Insider Trading January 29, 2026

Karyopharm Accounting Chief Sells Small Stake to Cover Taxes as PSUs Vest

Chief Accounting Officer Kristin Abate liquidates 50 shares under an automatic plan after performance awards vest; company awaits trial data and faces near-term cash burn concerns

By Leila Farooq KPTI
Karyopharm Accounting Chief Sells Small Stake to Cover Taxes as PSUs Vest
KPTI

Kristin Abate, Chief Accounting Officer at Karyopharm Therapeutics Inc., executed a pre-arranged sale of 50 shares on January 28 at $7.03 to meet withholding tax obligations tied to vested performance-based restricted stock units. The transactions leave Abate with 22,622 shares and occur as the company approaches upcoming earnings and a Phase III readout for selinexor.

Key Points

  • Kristin Abate sold 50 shares on January 28 at $7.03 under a pre-arranged automatic sale plan to cover withholding taxes tied to vested PSUs.
  • Abate received 92 shares on January 27 related to PSUs granted in February 2023 that vested on January 27, 2026 after compensation committee certification.
  • Karyopharm reported 13.4% revenue growth in Q3 2025 to $44 million but posted a $33.1 million net loss; analysts maintain positive ratings ahead of a Phase III SENTRY trial readout expected in March 2026.

Kristin Abate, Karyopharm Therapeutics Inc.'s chief accounting officer, sold 50 shares of the company's common stock on January 28 at $7.03 per share in a transaction that totaled $351. The sale was disclosed on a Form 4 filed with the Securities and Exchange Commission and was carried out under a pre-arranged automatic sale plan intended to cover withholding tax obligations that arose when performance-based restricted stock units vested.

The filing shows that the sale followed a separate transaction on January 27, when Abate was credited with 92 shares of Karyopharm common stock. Those shares reflect performance-based restricted stock units (PSUs) that were originally granted in February 2023 and that vested on January 27, 2026 after the company’s Compensation Committee certified that revenue and shareholder return targets had been met.

After both transactions, Abate is reported to directly own 22,622 shares of Karyopharm Therapeutics common stock.
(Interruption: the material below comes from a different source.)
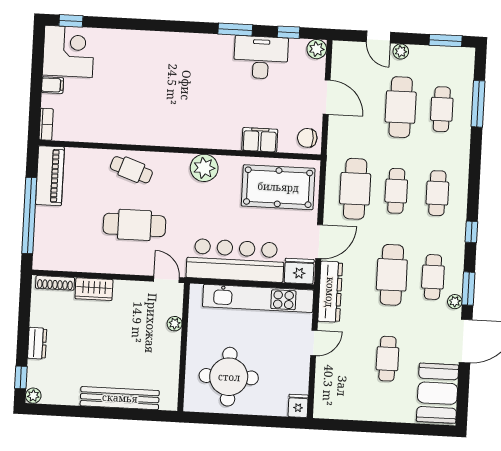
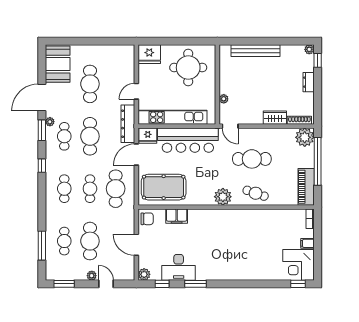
plant: (204, 168) -> (223, 197), moved
plant: (48, 255) -> (305, 137), added
cafe table: (387, 359) -> (90, 84), width x1.37, depth x1.35
fridge: (298, 406) -> (149, 54), width x1.88, depth x1.34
At the time of the January 28 sale, Karyopharm carried a market capitalization of $122.31 million. The company’s quoted share price has since declined from the transaction price, trading at $6.63 following the sale.

Analytical coverage from InvestingPro cited in the company filings and disclosures indicates that, despite a 67.55% increase in Karyopharm's share price over the prior six months, the platform views the stock as slightly undervalued. InvestingPro assigns the company a "FAIR" financial health rating and notes that Karyopharm faces cash burn concerns as it approaches its next scheduled earnings report on February 17. InvestingPro also provides more extensive analysis and a dedicated Pro Research Report for users seeking additional detail.

Corporate results cited in recent company reporting show a 13.4% increase in total revenue for the third quarter of 2025, with total revenue reaching $44 million. For the same quarter, Karyopharm recorded a net loss of $33.1 million, equating to earnings per share of -$3.82.

Preliminary, unaudited estimates for full-year 2025 indicate total revenue of approximately $145 million, with U.S. net product revenue for XPOVIO (selinexor) running near $115 million.

Institutional analyst commentary referenced in disclosures underscores continued investor interest: Piper Sandler has reaffirmed an Overweight rating and a $12.00 price target, naming Karyopharm a top pick for 2026 in light of anticipated Phase III trial results; RBC Capital has maintained an Outperform rating and a $19.00 target, highlighting optimism about selinexor’s potential in treating myelofibrosis. The Phase III SENTRY trial results for selinexor are expected in March 2026 and are cited as a catalyst attracting attention from investors and analysts.

The transactions by Abate - a routine tax-related liquidation tied to vesting PSUs - come amid a backdrop of revenue growth, ongoing net losses, analyst optimism, and near-term milestones that market participants are monitoring.

Risks

  • Karyopharm faces cash burn concerns as it approaches its next earnings report on February 17 - a near-term financial risk for the company and its equity holders.
  • Upcoming Phase III SENTRY trial results for selinexor, expected in March 2026, represent an uncertain catalyst that could materially influence investor sentiment and valuation.
  • Despite recent share-price gains, valuation assessments differ and the company carries net losses, which may affect investor perceptions in the biotech and pharmaceutical sectors.